Endpoints
Extract Audio
Extract Audio API Documentation
Description
This endpoint extracts structured data from audio files based on a user-defined prompt. It supports input via URL or base64-encoded audio content and uses Large Language Models (LLMs) to interpret and extract relevant information from the audio.
Endpoint
POST /api/v1/extract-audio
Headers
- Content-Type:
application/json
- Authorization: Bearer
<API_KEY>
(required) - Request-Source:
string
(optional)
Request Body
{
"inputMethod": "string", // Required. Either "url" or "base64".
"audio": "string", // Required. URL or base64-encoded audio content.
"prompt": "string", // Required. The prompt describing the data to extract.
"jsonMode": boolean // Optional. Whether to return the result in JSON format. Default: false.
}
Responses
Success (200)
Returns the extracted data based on the provided prompt, along with additional information.
{
"results": "string", // Extracted data based on the prompt
"prompt": "string", // The original prompt used for extraction
"audioDuration": number, // Duration of the audio in seconds
"creditUsage": number // Total credits used for this request
}
- Content-Type: application/json
- X-RateLimit-Limit: The rate limit for the user.
- X-RateLimit-Remaining: The remaining number of requests for the user.
Bad Request (400)
Returned if the request is invalid or the audio file exceeds size or duration limits.
{
"error": "Error message describing the issue"
}
Unauthorized (401)
Returned if the API key is invalid or missing.
{
"error": "Invalid or missing Authorization header"
}
Internal Server Error (500)
Returned if there’s an error during the audio extraction process.
{
"error": "Failed to extract audio data: [error details]"
}
Example Request
curl -X POST https://app.dumplingai.com/api/v1/extract-audio \
-H "Content-Type: application/json" \
-H "Authorization: Bearer YOUR_API_KEY" \
-H "Request-Source: API" \
-d '{
"inputMethod": "url",
"audio": "https://example.com/sample-audio.mp3",
"prompt": "Summarize the main points discussed in this audio.",
"jsonMode": false
}'
Notes
- The maximum file size for an audio file is 100MB.
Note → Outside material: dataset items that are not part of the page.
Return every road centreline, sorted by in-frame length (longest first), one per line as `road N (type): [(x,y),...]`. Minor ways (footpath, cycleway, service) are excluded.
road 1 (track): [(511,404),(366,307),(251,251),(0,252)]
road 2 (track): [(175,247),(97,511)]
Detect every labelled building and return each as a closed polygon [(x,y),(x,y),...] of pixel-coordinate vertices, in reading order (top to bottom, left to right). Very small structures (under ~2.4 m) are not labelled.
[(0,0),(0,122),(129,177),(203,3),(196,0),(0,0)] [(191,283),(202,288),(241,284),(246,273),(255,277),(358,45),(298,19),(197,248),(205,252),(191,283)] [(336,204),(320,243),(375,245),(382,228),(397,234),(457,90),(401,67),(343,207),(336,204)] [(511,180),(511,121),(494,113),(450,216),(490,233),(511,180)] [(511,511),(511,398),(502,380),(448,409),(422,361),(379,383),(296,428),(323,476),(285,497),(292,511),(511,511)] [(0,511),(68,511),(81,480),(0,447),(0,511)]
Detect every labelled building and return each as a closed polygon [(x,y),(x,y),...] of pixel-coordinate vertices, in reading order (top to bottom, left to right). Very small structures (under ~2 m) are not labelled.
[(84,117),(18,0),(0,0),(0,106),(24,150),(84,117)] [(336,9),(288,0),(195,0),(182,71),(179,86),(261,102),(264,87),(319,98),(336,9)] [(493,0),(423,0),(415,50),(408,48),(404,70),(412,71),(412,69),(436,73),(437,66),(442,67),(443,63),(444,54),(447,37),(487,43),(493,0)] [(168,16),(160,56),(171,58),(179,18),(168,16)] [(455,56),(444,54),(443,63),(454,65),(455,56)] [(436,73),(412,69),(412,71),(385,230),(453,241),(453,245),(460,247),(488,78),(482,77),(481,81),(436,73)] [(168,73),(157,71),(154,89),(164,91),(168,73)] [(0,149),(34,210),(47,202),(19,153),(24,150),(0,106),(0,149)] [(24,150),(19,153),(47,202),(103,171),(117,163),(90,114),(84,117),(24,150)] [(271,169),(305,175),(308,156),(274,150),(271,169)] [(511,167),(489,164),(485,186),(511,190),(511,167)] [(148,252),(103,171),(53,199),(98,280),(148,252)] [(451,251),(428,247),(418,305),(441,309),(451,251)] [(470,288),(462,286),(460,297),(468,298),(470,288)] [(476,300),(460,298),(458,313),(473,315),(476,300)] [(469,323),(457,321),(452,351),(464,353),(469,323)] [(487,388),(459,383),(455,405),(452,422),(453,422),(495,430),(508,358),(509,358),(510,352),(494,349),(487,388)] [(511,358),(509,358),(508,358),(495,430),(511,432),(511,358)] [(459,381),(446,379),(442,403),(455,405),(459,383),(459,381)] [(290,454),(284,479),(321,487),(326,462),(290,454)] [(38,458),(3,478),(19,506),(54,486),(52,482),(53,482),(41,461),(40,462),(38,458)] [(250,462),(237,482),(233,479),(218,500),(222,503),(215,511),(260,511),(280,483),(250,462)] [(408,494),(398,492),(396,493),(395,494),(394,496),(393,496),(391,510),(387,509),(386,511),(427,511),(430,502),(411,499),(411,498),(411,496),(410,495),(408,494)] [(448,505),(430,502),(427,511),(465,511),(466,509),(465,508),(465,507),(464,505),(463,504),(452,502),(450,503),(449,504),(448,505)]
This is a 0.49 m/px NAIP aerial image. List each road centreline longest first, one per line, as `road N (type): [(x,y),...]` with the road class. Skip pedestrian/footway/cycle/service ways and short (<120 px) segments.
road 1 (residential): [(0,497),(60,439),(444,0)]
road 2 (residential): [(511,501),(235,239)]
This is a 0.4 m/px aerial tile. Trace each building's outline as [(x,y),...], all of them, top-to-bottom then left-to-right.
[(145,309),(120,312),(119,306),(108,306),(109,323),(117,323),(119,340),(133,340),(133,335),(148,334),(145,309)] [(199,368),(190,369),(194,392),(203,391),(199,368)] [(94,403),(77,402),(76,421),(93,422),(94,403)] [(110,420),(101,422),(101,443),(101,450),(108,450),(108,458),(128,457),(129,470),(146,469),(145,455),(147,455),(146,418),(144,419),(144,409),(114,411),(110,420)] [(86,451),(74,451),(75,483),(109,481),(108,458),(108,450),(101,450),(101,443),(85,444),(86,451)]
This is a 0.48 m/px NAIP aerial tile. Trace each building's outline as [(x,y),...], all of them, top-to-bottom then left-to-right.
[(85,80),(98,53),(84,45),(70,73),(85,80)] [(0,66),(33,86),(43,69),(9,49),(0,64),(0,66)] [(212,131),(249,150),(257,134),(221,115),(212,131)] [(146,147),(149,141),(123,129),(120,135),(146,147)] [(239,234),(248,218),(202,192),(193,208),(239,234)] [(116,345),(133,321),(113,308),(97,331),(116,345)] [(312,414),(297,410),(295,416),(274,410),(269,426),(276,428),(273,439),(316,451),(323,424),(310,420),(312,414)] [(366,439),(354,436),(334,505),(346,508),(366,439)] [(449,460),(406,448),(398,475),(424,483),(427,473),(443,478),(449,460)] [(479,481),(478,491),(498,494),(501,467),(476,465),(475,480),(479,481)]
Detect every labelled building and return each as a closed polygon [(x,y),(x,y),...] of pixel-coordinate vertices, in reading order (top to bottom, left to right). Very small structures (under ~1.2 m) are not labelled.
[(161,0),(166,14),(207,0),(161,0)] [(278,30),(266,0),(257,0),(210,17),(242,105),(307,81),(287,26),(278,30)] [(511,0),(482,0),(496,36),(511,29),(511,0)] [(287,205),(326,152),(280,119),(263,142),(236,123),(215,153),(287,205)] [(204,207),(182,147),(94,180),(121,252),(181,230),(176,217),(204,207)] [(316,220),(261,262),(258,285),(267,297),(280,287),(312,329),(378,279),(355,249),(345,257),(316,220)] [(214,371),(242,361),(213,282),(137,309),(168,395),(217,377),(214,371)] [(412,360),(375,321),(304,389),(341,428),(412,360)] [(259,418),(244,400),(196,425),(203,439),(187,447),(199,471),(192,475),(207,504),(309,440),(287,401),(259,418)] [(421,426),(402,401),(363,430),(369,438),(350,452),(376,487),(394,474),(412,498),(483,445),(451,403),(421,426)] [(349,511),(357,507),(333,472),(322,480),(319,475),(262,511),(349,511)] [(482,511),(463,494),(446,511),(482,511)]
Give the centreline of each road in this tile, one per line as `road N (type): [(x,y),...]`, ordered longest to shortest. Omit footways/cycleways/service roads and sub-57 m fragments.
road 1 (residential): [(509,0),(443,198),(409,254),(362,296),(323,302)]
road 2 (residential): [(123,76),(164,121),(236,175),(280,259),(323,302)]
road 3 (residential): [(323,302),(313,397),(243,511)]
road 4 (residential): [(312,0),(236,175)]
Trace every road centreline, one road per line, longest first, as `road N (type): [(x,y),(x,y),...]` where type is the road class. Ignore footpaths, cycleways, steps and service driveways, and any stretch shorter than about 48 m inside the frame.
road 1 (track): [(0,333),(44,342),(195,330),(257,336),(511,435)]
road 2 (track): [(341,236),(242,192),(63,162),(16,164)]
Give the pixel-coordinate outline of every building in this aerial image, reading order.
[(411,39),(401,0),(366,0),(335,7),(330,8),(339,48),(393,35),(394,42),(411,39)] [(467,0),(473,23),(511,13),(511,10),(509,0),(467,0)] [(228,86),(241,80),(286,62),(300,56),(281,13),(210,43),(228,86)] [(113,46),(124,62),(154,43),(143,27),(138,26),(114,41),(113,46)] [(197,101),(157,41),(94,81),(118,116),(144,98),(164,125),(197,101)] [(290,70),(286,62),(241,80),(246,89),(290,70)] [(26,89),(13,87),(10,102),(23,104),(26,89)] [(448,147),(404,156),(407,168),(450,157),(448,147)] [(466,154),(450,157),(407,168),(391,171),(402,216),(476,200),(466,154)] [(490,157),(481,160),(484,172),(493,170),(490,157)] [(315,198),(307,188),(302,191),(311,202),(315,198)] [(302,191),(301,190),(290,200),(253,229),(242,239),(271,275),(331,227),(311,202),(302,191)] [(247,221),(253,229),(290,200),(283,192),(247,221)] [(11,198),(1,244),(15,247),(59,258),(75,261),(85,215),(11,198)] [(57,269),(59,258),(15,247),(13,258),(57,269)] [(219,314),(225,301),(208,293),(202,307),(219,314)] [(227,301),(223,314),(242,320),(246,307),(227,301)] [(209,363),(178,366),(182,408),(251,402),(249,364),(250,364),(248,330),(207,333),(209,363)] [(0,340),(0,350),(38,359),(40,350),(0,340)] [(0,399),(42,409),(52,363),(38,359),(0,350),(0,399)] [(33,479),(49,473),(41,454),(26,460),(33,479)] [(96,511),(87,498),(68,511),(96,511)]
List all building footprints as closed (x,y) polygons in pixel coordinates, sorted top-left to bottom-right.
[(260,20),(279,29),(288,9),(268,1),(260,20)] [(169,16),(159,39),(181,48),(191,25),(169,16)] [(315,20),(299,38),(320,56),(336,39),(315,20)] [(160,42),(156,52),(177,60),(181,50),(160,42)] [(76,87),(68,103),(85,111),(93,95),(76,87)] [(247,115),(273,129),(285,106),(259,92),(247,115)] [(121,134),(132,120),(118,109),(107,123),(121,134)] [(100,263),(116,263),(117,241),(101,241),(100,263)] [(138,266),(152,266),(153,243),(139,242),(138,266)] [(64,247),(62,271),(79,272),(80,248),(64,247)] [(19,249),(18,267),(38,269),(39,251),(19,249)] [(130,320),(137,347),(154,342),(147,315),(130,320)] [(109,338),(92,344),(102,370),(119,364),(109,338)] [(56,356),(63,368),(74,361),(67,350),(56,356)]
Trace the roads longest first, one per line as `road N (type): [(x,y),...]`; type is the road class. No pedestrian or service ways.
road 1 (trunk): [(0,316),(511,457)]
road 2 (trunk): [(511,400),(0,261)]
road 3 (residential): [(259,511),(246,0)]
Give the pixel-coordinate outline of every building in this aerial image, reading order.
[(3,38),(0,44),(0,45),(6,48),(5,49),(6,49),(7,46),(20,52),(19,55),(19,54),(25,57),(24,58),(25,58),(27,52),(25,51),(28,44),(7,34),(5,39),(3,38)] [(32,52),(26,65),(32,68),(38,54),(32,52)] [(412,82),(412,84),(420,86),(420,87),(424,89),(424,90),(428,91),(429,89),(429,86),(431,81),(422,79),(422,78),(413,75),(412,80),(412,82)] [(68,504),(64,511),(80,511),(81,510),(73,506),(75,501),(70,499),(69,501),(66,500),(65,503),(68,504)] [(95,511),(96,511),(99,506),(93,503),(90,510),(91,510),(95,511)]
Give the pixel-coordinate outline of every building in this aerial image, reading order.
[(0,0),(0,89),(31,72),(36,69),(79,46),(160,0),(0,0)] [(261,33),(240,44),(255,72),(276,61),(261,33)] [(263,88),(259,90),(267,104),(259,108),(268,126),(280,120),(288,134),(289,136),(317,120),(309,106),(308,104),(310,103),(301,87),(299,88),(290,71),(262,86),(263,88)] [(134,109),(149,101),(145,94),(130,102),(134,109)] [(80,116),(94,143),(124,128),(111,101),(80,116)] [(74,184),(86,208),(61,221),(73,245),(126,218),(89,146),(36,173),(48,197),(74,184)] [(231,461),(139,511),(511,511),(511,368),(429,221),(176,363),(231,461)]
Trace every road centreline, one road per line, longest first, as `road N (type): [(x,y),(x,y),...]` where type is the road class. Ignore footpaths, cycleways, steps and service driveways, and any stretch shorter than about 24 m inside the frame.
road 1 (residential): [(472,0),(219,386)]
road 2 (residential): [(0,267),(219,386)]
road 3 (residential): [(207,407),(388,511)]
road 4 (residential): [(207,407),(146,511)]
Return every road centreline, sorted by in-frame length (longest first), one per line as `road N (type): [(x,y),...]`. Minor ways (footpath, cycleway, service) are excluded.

- The maximum audio duration is 9.5 hours (34,200 seconds).
- Supported audio formats: wav, mp3, aiff, aac, ogg, flac
- Credit usage:
- Base cost: 10 credits
- Additional 2 credits per minute of audio duration (rounded up)
- The total credit usage is returned in the response as
creditUsage
. - If using the URL method, ensure the audio file is publicly accessible.
- The
jsonMode
parameter determines whether the output is formatted as JSON (true) or plain text (false). - The endpoint uses the Gemini 1.5 Flash model for audio analysis and data extraction.
- Temporary files are created during processing and are deleted after use.
- You can get a list of supported audio formats by calling:
GET /api/v1/extract-audio
Rate Limiting
Rate limit headers (X-RateLimit-Limit
and X-RateLimit-Remaining
) are included in the response to indicate the user’s current rate limit status.
Error Handling
- If the required parameters (
audio
orprompt
) are missing, a 400 Bad Request error is returned. - If the audio file size exceeds 100MB, a 400 Bad Request error is returned.
- If the audio duration exceeds 9.5 hours, a 400 Bad Request error is returned.
- If there’s an error during extraction, a 500 Internal Server Error is returned with details about the failure.
Security and Privacy
- Uploaded audio files are temporarily stored and then deleted after processing.
- Audio metadata (including duration) is checked using a separate Python service before processing.